▸ Task item: State how many of the lines below contain the word "lowest", giving only the number.

▸ Information given:
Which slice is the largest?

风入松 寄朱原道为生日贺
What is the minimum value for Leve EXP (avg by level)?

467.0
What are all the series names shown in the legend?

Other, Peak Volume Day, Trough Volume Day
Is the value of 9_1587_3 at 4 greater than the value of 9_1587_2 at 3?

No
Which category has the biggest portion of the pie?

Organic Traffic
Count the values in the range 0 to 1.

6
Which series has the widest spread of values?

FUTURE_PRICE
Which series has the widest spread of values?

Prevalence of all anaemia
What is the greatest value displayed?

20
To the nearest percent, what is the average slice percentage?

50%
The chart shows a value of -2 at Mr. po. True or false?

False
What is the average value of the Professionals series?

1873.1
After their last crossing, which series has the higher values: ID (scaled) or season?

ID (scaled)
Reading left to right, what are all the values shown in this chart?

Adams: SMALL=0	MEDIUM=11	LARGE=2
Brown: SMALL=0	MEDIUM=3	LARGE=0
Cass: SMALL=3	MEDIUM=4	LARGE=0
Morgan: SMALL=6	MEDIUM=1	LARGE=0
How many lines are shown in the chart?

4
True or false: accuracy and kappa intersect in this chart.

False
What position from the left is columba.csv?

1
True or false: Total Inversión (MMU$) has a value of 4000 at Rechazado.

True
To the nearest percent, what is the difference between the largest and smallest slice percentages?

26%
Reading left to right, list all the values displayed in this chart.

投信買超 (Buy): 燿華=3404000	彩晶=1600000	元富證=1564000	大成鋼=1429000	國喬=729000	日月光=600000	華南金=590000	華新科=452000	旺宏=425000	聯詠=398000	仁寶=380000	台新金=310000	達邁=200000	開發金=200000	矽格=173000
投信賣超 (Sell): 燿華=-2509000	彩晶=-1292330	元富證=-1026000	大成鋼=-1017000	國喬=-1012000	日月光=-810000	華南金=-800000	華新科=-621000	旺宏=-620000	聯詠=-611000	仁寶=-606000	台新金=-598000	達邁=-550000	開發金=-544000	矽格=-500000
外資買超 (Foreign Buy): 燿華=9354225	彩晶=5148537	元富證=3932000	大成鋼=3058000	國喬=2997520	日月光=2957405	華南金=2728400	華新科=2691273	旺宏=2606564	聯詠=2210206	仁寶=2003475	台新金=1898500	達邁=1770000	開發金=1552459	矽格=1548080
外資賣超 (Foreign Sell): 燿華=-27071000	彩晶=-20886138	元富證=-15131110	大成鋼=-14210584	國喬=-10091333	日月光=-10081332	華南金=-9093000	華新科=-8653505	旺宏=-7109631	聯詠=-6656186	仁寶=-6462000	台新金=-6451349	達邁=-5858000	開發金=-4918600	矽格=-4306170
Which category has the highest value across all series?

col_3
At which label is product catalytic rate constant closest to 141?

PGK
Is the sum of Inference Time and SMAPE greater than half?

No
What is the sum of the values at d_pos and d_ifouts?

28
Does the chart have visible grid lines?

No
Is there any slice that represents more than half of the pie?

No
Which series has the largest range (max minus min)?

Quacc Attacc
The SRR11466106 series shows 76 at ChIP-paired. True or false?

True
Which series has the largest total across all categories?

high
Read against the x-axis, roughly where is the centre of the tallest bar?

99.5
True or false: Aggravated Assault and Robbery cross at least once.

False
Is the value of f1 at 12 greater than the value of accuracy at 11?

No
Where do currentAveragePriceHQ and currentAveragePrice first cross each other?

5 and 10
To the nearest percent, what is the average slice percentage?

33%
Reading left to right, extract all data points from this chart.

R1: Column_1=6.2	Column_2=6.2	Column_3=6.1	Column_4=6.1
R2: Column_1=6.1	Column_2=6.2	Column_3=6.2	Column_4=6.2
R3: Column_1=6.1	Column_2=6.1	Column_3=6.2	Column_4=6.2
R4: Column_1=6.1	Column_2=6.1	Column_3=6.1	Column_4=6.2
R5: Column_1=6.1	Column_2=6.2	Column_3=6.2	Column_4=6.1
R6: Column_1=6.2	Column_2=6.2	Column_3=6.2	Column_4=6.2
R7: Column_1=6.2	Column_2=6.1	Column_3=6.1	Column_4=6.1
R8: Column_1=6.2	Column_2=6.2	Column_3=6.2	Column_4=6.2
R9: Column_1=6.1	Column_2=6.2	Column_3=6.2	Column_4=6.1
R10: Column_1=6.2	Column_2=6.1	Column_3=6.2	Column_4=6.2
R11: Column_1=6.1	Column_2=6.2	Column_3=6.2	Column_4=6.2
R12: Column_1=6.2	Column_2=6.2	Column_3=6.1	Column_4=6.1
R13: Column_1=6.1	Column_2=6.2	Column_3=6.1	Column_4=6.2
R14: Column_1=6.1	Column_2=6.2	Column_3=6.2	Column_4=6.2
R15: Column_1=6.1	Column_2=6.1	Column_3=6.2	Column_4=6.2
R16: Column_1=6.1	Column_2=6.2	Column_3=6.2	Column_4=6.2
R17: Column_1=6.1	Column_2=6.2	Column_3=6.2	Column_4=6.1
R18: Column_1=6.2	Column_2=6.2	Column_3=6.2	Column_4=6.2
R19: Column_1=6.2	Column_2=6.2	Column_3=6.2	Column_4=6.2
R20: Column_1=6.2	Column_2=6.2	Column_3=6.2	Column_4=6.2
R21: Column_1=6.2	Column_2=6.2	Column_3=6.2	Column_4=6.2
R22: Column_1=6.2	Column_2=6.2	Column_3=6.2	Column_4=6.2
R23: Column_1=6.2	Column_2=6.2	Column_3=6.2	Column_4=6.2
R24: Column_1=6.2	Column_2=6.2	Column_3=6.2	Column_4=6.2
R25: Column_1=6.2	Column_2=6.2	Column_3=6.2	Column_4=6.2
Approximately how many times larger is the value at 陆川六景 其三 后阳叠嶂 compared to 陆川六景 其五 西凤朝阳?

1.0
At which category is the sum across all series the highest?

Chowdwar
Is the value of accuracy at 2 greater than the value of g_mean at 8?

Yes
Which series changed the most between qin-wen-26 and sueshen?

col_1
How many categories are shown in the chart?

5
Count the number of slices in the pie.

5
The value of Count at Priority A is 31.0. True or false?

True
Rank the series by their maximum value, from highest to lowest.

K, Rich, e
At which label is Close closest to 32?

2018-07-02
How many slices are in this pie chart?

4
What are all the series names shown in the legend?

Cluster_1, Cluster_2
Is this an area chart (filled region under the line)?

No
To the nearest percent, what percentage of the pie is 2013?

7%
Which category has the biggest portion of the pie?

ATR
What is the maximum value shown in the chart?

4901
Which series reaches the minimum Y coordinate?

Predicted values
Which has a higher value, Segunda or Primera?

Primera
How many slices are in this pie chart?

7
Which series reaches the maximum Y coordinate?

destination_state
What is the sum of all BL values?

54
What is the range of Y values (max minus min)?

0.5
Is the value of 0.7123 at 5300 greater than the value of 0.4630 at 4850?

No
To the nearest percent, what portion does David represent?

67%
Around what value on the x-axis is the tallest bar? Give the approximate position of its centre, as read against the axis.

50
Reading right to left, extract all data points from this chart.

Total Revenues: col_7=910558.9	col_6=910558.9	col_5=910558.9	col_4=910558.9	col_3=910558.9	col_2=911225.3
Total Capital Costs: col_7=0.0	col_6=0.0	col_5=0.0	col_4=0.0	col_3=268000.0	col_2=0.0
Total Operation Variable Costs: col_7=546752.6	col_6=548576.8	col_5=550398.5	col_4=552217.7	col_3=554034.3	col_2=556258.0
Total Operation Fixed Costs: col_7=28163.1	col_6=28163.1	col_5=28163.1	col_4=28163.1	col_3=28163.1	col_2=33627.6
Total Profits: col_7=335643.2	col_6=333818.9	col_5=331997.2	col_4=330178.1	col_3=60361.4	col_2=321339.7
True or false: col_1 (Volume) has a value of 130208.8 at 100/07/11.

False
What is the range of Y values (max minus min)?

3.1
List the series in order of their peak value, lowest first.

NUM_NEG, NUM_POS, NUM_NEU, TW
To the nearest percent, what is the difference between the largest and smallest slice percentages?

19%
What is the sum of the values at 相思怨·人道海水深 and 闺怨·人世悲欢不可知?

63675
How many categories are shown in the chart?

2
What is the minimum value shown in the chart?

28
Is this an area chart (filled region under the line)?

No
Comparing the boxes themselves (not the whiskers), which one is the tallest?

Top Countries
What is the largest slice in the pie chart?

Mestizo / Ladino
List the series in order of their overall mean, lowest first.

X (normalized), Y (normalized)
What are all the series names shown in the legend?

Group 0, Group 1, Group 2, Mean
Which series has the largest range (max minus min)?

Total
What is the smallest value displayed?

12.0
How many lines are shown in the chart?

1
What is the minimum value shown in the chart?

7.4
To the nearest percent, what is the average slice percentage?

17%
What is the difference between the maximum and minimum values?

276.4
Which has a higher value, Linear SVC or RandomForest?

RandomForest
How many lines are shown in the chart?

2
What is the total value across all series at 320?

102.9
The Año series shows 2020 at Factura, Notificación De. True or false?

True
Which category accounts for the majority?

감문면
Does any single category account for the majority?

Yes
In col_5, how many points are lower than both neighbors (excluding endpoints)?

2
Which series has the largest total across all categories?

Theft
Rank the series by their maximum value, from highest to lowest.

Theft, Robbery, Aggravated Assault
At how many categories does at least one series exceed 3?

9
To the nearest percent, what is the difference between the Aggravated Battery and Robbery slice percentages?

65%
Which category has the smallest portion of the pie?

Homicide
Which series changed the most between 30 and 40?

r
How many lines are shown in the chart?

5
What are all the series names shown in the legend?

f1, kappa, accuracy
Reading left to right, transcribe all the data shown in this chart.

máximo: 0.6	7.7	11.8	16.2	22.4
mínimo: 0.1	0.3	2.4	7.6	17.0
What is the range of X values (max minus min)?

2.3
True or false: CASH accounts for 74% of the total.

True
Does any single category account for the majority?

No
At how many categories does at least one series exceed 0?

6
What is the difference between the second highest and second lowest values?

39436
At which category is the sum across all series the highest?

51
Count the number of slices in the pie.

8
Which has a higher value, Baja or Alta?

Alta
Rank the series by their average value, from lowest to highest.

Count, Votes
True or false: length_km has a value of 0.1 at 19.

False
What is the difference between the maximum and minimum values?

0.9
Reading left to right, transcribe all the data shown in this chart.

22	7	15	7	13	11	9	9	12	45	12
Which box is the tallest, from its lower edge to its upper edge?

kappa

▸ Solution: 6